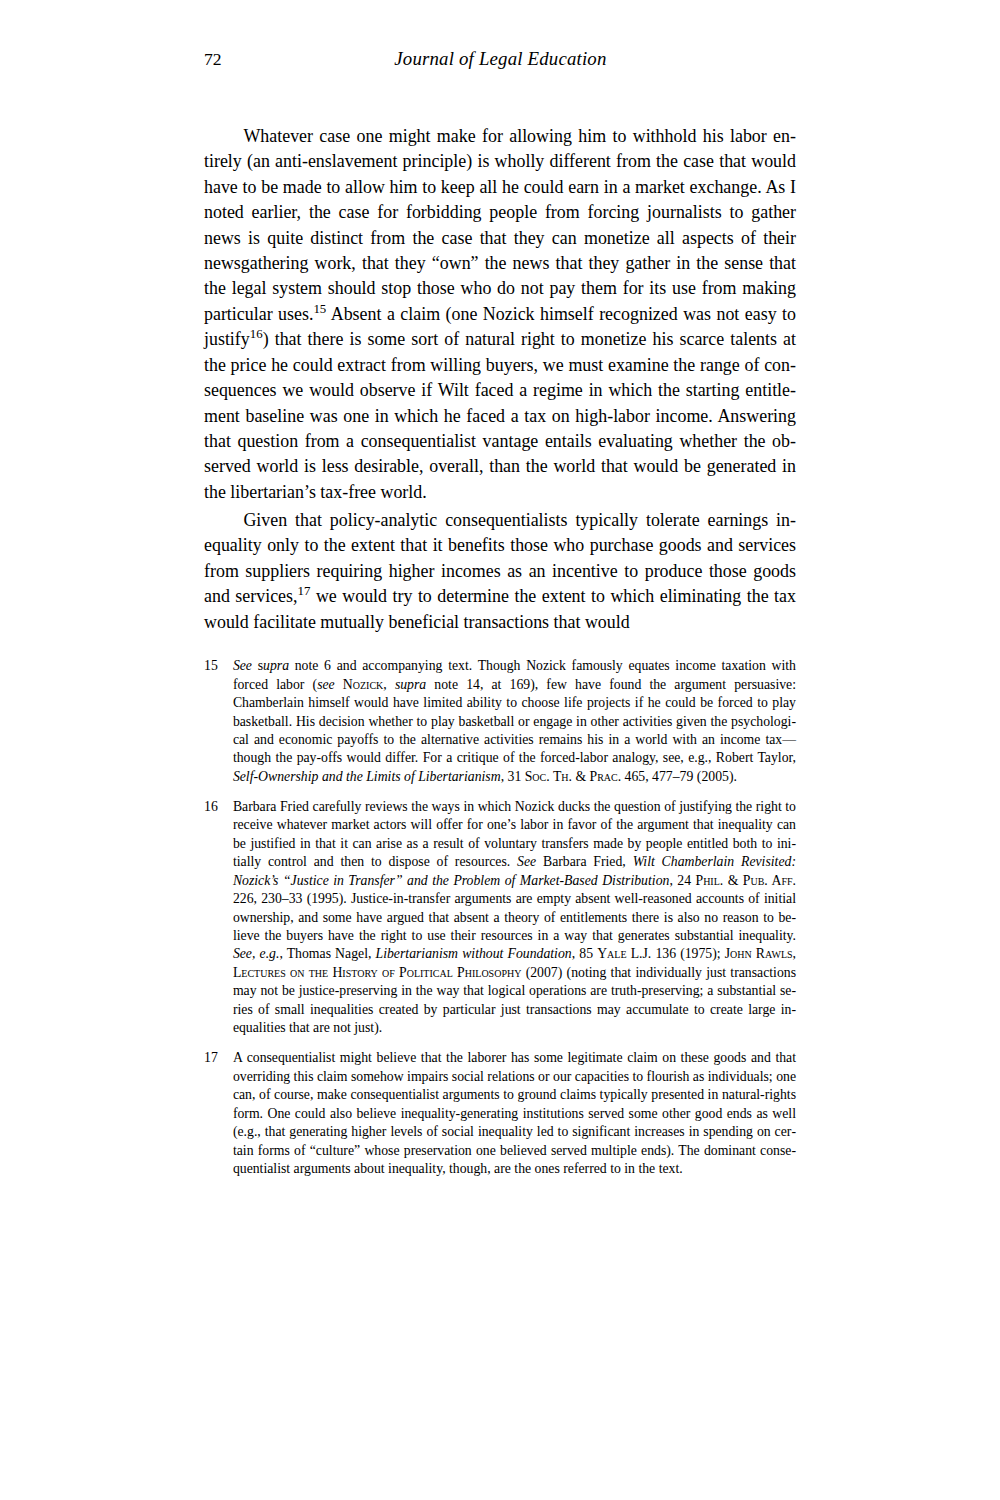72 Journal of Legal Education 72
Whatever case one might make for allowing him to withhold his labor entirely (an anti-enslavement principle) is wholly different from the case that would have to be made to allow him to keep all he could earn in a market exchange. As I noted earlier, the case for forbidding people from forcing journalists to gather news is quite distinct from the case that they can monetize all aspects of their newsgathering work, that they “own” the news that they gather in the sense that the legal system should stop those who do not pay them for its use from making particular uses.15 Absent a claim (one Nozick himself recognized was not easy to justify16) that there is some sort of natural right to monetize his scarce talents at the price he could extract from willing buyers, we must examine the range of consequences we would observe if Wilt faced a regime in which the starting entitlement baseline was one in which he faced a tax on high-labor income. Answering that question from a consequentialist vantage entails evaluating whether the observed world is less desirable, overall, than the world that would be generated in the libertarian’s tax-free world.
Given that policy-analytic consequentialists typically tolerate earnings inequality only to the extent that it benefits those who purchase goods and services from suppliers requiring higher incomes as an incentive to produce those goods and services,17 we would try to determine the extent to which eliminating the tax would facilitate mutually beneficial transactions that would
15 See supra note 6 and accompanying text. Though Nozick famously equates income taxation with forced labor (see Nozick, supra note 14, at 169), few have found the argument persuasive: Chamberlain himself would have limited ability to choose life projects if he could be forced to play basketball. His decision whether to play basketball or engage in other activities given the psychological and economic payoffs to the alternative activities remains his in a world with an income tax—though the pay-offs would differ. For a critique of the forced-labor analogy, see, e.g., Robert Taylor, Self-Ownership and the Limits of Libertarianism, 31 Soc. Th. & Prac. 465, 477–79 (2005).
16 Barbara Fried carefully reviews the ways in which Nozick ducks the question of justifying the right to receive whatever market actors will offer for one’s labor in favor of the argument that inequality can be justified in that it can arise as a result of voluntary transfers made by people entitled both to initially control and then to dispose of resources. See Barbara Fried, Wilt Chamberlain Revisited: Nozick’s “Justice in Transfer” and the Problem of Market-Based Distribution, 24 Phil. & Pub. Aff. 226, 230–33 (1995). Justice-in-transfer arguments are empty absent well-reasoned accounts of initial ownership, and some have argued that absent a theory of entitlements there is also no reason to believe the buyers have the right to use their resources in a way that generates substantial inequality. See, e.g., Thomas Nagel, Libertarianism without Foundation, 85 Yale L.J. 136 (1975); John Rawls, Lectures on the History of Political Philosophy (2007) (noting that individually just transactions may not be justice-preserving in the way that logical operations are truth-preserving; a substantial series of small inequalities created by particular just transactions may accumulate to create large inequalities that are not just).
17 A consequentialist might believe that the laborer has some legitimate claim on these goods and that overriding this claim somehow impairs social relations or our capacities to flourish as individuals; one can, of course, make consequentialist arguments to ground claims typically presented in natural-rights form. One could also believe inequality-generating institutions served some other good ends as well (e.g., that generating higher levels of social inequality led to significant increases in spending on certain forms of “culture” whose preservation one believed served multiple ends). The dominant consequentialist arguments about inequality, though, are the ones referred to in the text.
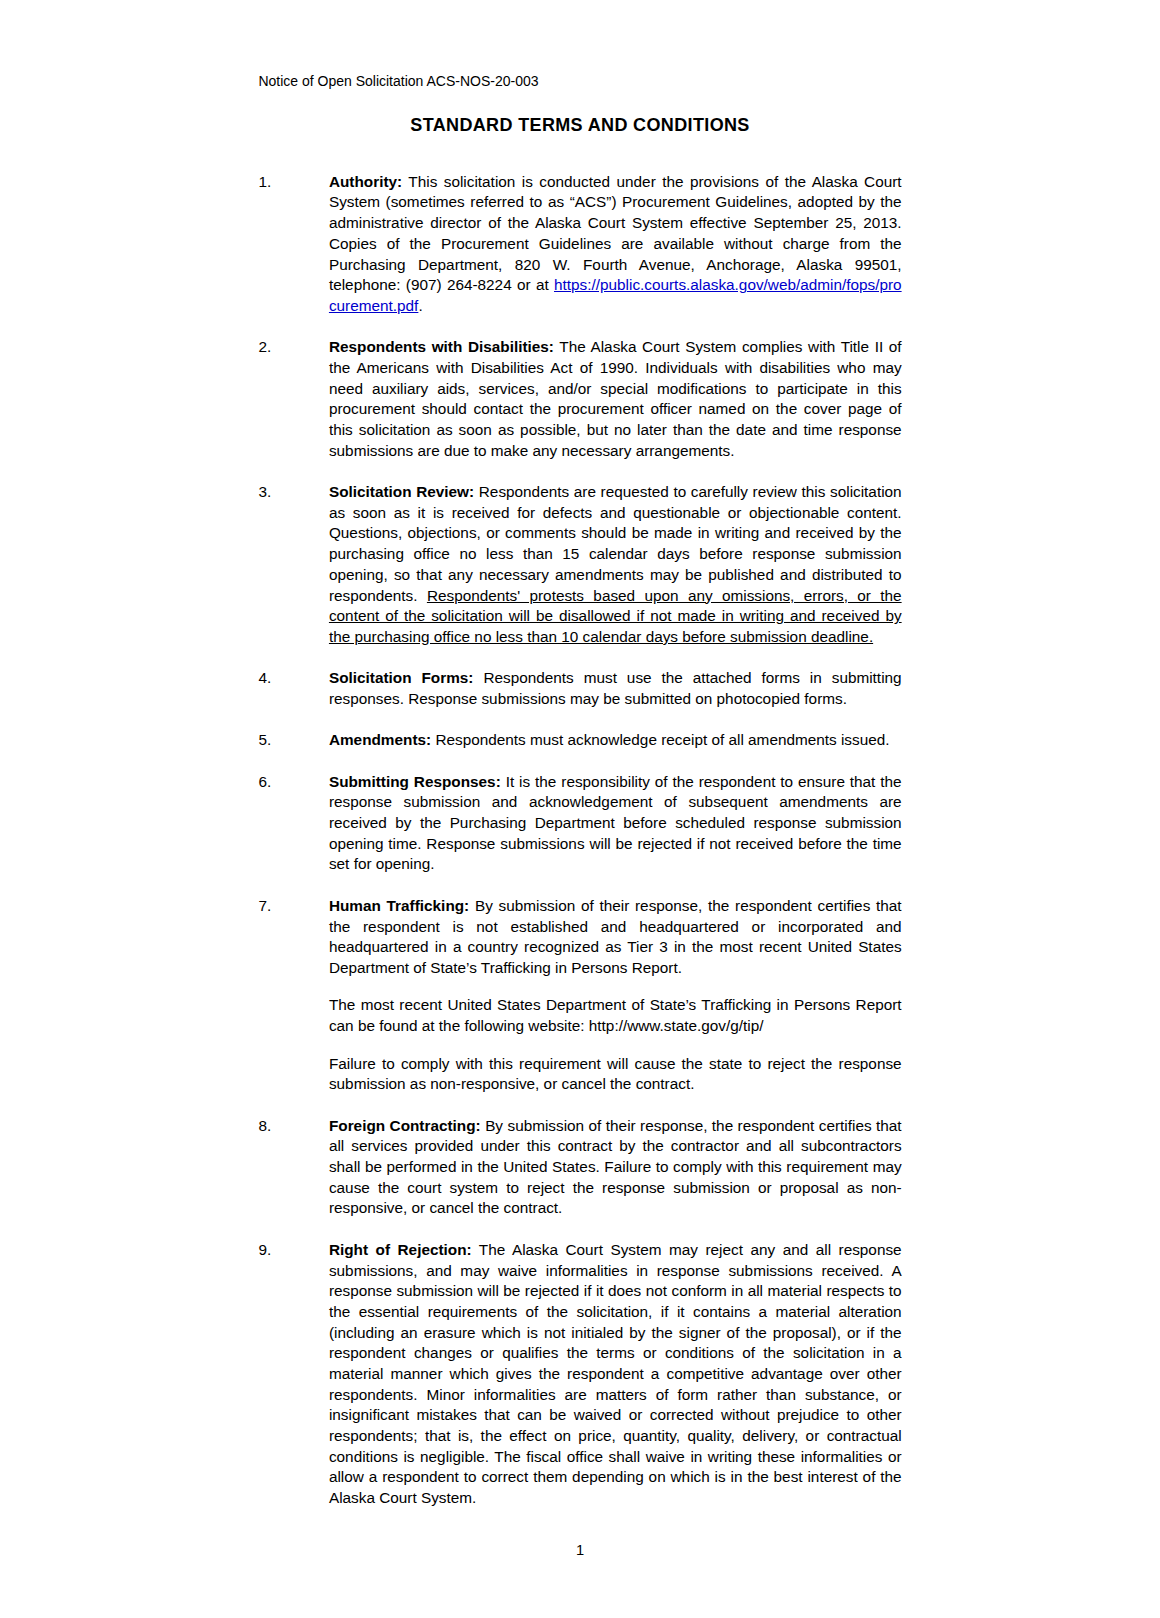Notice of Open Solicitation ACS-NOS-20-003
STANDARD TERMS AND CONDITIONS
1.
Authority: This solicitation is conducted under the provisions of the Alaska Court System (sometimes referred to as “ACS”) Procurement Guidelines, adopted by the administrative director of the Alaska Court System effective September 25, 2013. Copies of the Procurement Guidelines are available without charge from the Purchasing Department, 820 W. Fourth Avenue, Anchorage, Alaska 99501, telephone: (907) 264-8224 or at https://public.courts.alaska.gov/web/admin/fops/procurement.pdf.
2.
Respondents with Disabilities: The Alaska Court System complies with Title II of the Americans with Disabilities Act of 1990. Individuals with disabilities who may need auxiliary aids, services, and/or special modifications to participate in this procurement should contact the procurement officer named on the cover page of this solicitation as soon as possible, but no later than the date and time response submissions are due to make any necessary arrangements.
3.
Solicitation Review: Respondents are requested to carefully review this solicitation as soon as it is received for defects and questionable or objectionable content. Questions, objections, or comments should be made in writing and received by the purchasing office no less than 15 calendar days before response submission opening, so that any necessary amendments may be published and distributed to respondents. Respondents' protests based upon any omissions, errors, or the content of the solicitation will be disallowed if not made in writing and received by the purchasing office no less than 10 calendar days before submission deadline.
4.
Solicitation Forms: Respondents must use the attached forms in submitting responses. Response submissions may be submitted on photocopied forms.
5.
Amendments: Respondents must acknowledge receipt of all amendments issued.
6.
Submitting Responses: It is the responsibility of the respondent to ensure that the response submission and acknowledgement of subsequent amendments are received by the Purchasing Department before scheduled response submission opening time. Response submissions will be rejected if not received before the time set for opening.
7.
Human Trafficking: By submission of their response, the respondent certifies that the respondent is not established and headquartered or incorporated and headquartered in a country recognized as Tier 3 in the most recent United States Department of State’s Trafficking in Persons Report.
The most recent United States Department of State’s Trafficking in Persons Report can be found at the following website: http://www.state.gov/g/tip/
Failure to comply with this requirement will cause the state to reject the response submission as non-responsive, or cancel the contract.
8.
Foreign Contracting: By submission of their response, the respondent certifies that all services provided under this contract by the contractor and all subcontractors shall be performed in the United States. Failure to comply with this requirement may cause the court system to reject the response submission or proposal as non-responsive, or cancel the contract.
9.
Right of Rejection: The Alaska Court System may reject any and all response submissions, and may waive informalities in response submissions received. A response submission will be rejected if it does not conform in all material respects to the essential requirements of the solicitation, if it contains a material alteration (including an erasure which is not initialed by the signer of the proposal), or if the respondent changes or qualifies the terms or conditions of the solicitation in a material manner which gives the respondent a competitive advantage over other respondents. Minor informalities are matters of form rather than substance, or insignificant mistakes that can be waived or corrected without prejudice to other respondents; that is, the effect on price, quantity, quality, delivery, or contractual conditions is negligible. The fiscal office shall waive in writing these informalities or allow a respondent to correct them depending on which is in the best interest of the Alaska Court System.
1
******************************
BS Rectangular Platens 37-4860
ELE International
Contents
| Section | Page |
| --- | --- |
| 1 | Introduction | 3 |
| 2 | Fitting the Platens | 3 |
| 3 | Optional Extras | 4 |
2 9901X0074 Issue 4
******************************
▸ **THE PROBLEM**: I'd like every line with the string "responsive" copied from the listing.

▸ **RESULT OF THE EXERCISE**:
Failure to comply with this requirement will cause the state to reject the response submission as non-responsive, or cancel the contract.
Foreign Contracting: By submission of their response, the respondent certifies that all services provided under this contract by the contractor and all subcontractors shall be performed in the United States. Failure to comply with this requirement may cause the court system to reject the response submission or proposal as non-responsive, or cancel the contract.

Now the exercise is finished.